Monday, December 8, 2008

Quiz: Do You Know Who Emily Post Is?

Have you ever heard of a thing called etiquette? Apparently, many people haven't, especially the "rising generation". I guess etiquette is kind of old fashioned. It was even when I was growing up. That didn't stop my parents from raising us with a very defined guide to good manners. We did things that certainly none of my friends did. We had family rules for many situations.

Rules for answering the phone:
If it was for someone other than you who was home the conversation went:
You: Hello?
Caller: Is your mother there?
You: Yes, just one moment please.
Always. Always the exact same phrase.

If it was for someone other than you who was not home the conversation went:
You: Hello?
Caller: Is your mother there?
You: No, I'm sorry, she isn't. May I take a message?
Again, no variation here, ever.

(You may notice that in these examples the caller is always requesting my mother. That was usually the way it worked.)

It was for you:
You: Hello?
Caller: Is (insert your name here) there?
You: This is she.
I was shocked in college to her my roommate say "This is her". She had to tape a sign over the phone that said "This is SHE" so she would say it properly.

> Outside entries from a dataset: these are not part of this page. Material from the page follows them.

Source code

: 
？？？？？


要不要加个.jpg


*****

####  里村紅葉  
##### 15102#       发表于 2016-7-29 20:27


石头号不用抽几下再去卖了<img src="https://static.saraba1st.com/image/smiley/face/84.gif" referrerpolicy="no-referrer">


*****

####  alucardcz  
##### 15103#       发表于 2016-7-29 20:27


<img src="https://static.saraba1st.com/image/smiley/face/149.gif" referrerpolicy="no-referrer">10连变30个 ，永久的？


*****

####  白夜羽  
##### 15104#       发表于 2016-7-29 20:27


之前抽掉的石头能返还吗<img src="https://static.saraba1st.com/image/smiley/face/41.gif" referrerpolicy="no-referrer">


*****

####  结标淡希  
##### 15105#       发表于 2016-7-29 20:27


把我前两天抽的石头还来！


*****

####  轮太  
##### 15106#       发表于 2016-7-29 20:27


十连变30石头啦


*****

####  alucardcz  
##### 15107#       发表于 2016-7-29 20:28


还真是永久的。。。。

Just a side note, in Romania the conversation would go like this:
You: Hello!
Caller: Is (insert your Romanian name here) there?
You: I am!
I just always loved that short and precise declaration "I am!". In Romanian they say "sunt". Just one word - even better.

Other ways in which we showed proper etiquette were things like not starting to eat your dessert until the hostess first took a bite of hers. We ended up amending this rule slightly to "unless the dessert includes ice cream" because my mom was notoriously slow at taking her first bite and everyone's ice cream would be quite melt-y by the time she finally settled down.

We also never wore white dress shoes or nylons before Easter or after Labor Day. As we got older we could wear "winter white" or cream, but not true white.

When we finished eating our dinner we always said "May I please be excused?" before leaving our places.

We said "excuse me" when we sneezed or yawned. Other bodily functions were not allowed :).

When we went to bed, we always gave our parents good night kisses on the cheek, and if our grandparents were visiting, we had to give them good night kisses on the cheek too, which I never really wanted to do.

Even when I was an adolescent my peers thought all of this was strange. I was given a nickname by friends of "Miss Priss", because they felt I and my family were so prim and proper. I never minded, and I still don't. I like it. I hope to pass much of it on to my kids, even if other people think it's strange. I feel it will be easier now that we live in Texas. In fact, my kids may be seen as the ill-mannered ones because they don't refer to Tyler and me as "Sir" and Ma'am".


hi, i'm nancy! said...

Wendy, you don't know me, but I came across your blog a few weeks ago and I love it.

As for manners, oh boy, did you strike a chord! Yes, yes, and yes! My brother and I were taught ALL of these things and although our level of manners was probably above most of our friends, still, most of our friends were expected to behave themselves, too.

The world certainly has changed hasn't it.

By the way, one of my mom's dearest friends lives in Tyler, Texas!

Rachel said...

Your excellent manners is one of the things I love the most about you.

Laura said...

I agree with Rachel! See, isn't it good manners to be agreeable?

I feel like I was raised with good manners, but not as proper as yours. I still appreciate that my parents taught me appropriate things...and it still irritates me when others don't abide by them. My friends in high school actually called me Emily for a time - referring to Emily Post!